十四節
十四、下照彦尊令飼部禦倭都。一日飼部十失。
下照彦尊問之。衛士答曰「在夷。曰『刈部』蓋衛士為夷所虜」下照彦尊命力達尊討之。刈部郷在東四百里於倭地。家粗。食芋。力達尽燬郷而、虜百夷。刈部曰「飼部尽為我所食」下照彦審之曰「若在食人者、必罰之」以罰夷以数七十。残夷皆心服倭。
十四、下照彦尊飼部をして倭都を禦がしむ。一日、飼部の十、失はる。
下照彦尊これを問ふ。衛士、答えて曰く「夷あり。『刈部』と曰ふ。蓋し、衛士は夷の虜するところとならん」と。下照彦尊、力達尊に命じて之を討たしむ。刈部の郷倭地より東四百里にあり。家は粗にして。芋を食ふ。力達、郷を尽く燬ひて、百夷を虜とす。刈部曰はく「飼部尽く我が食するところとなる」と。下照彦之を審りて曰はく「若し人を食ふ者あらば、必ずこれを罰す」と。以て夷を罰すること以て七十を数ふ。残る夷は皆倭に心服す。

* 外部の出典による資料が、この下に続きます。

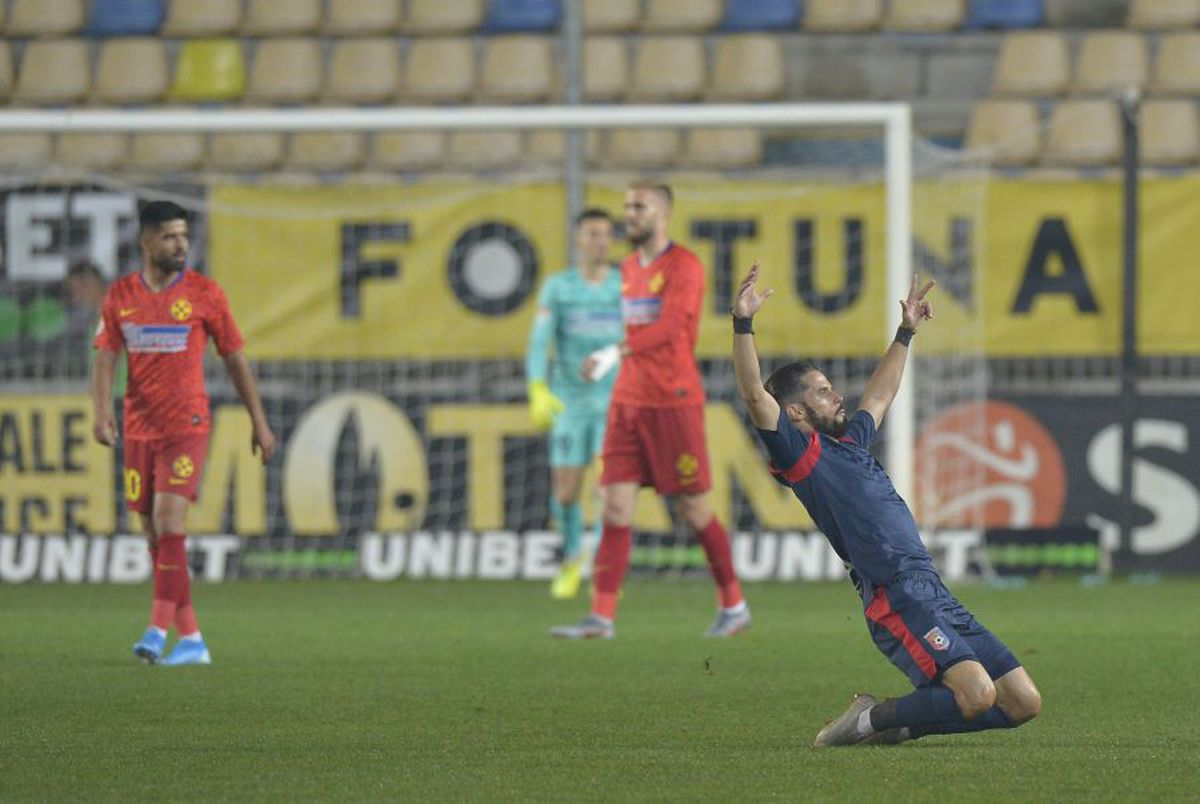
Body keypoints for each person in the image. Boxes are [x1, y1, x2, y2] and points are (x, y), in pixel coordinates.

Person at [729, 262, 1042, 746]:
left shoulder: (850, 445)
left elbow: (880, 394)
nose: (837, 395)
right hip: (895, 594)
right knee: (977, 695)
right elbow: (753, 394)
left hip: (932, 588)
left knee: (1023, 703)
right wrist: (743, 325)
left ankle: (895, 724)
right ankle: (869, 718)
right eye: (822, 391)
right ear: (795, 412)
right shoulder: (800, 455)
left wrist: (905, 332)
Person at [551, 181, 749, 639]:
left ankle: (734, 605)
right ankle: (601, 617)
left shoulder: (684, 266)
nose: (629, 214)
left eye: (637, 207)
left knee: (694, 508)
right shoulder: (626, 268)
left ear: (662, 213)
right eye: (626, 206)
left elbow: (669, 328)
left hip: (672, 402)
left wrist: (611, 353)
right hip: (627, 403)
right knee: (614, 507)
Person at [91, 201, 277, 666]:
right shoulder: (119, 296)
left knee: (172, 523)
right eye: (170, 237)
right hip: (138, 428)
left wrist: (259, 420)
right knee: (155, 535)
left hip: (187, 425)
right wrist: (101, 413)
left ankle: (156, 630)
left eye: (184, 236)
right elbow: (105, 356)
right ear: (147, 242)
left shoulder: (204, 293)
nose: (181, 245)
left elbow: (234, 356)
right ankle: (192, 639)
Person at [526, 208, 623, 599]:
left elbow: (638, 338)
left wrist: (609, 358)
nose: (600, 241)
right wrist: (536, 385)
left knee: (608, 490)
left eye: (605, 235)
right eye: (592, 234)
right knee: (565, 493)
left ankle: (601, 563)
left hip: (612, 404)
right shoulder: (558, 287)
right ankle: (571, 557)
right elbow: (538, 340)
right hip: (569, 402)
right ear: (579, 239)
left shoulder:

十四、下照彦尊は、飼部を衛士として倭都の警備を命じた。ある日、そのうちの十人が消えてしまった。下照彦尊はこれについて問いただした。衛士は「東に『刈部』という蛮族がいます。思うのですが、消えた衛士というのは、この蛮族に捕まったのではないでしょうか」と。下照彦尊は力達尊に刈部の討伐を命じた。刈部の郷は倭地から東に四百里いった場所にあった。家は粗末で、芋を食べる民族である。力達尊は郷をまったく焼き払い、刈部を百人捕虜にした。捕虜が言うには「とらえた飼部は皆われわれに食べられてしまった」とのことであった。下照彦尊はこのことについて審理を行って、「もし人を食べた者があれば、必ずこれを罰する」とした。そうして蛮族のうち七十人が罰せられた。残る蛮族は皆、倭に従った。
夷:東の蛮族
刈部:九馬三族(九馬、希斗、刈部)。このなかでは最も野蛮に描かれる。
里:倭里は日本の里より短く、中国の里に近い。約400メートル。